(Data excerpts)
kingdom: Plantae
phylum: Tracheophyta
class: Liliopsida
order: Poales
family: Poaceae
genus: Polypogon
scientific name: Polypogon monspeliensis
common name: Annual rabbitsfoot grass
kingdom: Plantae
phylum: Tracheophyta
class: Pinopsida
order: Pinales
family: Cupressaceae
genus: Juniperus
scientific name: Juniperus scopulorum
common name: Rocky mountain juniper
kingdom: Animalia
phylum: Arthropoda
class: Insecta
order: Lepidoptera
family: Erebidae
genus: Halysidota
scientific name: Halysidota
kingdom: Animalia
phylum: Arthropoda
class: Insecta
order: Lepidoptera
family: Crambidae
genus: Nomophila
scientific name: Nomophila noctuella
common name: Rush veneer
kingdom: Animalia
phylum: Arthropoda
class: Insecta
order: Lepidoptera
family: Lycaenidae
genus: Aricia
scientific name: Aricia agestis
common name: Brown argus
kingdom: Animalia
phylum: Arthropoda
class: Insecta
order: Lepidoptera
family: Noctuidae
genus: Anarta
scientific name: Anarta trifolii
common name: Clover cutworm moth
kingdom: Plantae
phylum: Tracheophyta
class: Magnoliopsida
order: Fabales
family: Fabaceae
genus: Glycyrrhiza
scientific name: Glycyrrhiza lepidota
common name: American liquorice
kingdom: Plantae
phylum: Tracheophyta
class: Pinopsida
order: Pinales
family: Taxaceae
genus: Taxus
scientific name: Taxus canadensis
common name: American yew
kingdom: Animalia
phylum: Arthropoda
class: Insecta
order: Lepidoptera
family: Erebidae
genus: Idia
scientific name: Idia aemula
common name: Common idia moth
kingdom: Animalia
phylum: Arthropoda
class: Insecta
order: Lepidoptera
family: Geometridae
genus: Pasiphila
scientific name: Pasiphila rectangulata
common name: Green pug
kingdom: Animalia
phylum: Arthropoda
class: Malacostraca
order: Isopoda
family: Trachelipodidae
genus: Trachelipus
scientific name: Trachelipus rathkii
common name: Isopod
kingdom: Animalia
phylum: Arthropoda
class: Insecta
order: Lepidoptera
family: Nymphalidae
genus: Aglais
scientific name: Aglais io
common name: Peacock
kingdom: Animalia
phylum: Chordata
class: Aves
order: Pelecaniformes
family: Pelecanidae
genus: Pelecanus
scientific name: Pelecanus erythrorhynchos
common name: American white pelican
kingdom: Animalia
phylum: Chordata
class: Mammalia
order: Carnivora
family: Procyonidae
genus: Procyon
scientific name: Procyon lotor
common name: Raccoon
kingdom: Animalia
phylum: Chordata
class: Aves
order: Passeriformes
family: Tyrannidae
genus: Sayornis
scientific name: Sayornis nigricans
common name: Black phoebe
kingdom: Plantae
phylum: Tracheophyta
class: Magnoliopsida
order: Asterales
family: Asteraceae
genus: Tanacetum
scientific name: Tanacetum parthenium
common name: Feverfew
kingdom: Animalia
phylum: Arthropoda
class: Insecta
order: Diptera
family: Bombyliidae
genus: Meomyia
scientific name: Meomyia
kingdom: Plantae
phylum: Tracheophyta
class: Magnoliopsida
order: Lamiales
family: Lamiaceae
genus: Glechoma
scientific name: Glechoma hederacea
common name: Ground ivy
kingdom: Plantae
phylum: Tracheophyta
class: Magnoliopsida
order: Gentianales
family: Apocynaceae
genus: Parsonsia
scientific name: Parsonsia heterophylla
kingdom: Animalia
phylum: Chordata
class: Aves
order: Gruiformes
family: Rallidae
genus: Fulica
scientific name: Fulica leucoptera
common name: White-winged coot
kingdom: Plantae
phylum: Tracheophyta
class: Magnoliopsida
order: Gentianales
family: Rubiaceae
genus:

• _WORK INSTRUCTIONS_
Retype every entry above line for line, keeping each word and letter unchanged.

• _FINISHED TASK_
kingdom: Plantae
phylum: Tracheophyta
class: Liliopsida
order: Poales
family: Poaceae
genus: Polypogon
scientific name: Polypogon monspeliensis
common name: Annual rabbitsfoot grass
kingdom: Plantae
phylum: Tracheophyta
class: Pinopsida
order: Pinales
family: Cupressaceae
genus: Juniperus
scientific name: Juniperus scopulorum
common name: Rocky mountain juniper
kingdom: Animalia
phylum: Arthropoda
class: Insecta
order: Lepidoptera
family: Erebidae
genus: Halysidota
scientific name: Halysidota
kingdom: Animalia
phylum: Arthropoda
class: Insecta
order: Lepidoptera
family: Crambidae
genus: Nomophila
scientific name: Nomophila noctuella
common name: Rush veneer
kingdom: Animalia
phylum: Arthropoda
class: Insecta
order: Lepidoptera
family: Lycaenidae
genus: Aricia
scientific name: Aricia agestis
common name: Brown argus
kingdom: Animalia
phylum: Arthropoda
class: Insecta
order: Lepidoptera
family: Noctuidae
genus: Anarta
scientific name: Anarta trifolii
common name: Clover cutworm moth
kingdom: Plantae
phylum: Tracheophyta
class: Magnoliopsida
order: Fabales
family: Fabaceae
genus: Glycyrrhiza
scientific name: Glycyrrhiza lepidota
common name: American liquorice
kingdom: Plantae
phylum: Tracheophyta
class: Pinopsida
order: Pinales
family: Taxaceae
genus: Taxus
scientific name: Taxus canadensis
common name: American yew
kingdom: Animalia
phylum: Arthropoda
class: Insecta
order: Lepidoptera
family: Erebidae
genus: Idia
scientific name: Idia aemula
common name: Common idia moth
kingdom: Animalia
phylum: Arthropoda
class: Insecta
order: Lepidoptera
family: Geometridae
genus: Pasiphila
scientific name: Pasiphila rectangulata
common name: Green pug
kingdom: Animalia
phylum: Arthropoda
class: Malacostraca
order: Isopoda
family: Trachelipodidae
genus: Trachelipus
scientific name: Trachelipus rathkii
common name: Isopod
kingdom: Animalia
phylum: Arthropoda
class: Insecta
order: Lepidoptera
family: Nymphalidae
genus: Aglais
scientific name: Aglais io
common name: Peacock
kingdom: Animalia
phylum: Chordata
class: Aves
order: Pelecaniformes
family: Pelecanidae
genus: Pelecanus
scientific name: Pelecanus erythrorhynchos
common name: American white pelican
kingdom: Animalia
phylum: Chordata
class: Mammalia
order: Carnivora
family: Procyonidae
genus: Procyon
scientific name: Procyon lotor
common name: Raccoon
kingdom: Animalia
phylum: Chordata
class: Aves
order: Passeriformes
family: Tyrannidae
genus: Sayornis
scientific name: Sayornis nigricans
common name: Black phoebe
kingdom: Plantae
phylum: Tracheophyta
class: Magnoliopsida
order: Asterales
family: Asteraceae
genus: Tanacetum
scientific name: Tanacetum parthenium
common name: Feverfew
kingdom: Animalia
phylum: Arthropoda
class: Insecta
order: Diptera
family: Bombyliidae
genus: Meomyia
scientific name: Meomyia
kingdom: Plantae
phylum: Tracheophyta
class: Magnoliopsida
order: Lamiales
family: Lamiaceae
genus: Glechoma
scientific name: Glechoma hederacea
common name: Ground ivy
kingdom: Plantae
phylum: Tracheophyta
class: Magnoliopsida
order: Gentianales
family: Apocynaceae
genus: Parsonsia
scientific name: Parsonsia heterophylla
kingdom: Animalia
phylum: Chordata
class: Aves
order: Gruiformes
family: Rallidae
genus: Fulica
scientific name: Fulica leucoptera
common name: White-winged coot
kingdom: Plantae
phylum: Tracheophyta
class: Magnoliopsida
order: Gentianales
family: Rubiaceae
genus:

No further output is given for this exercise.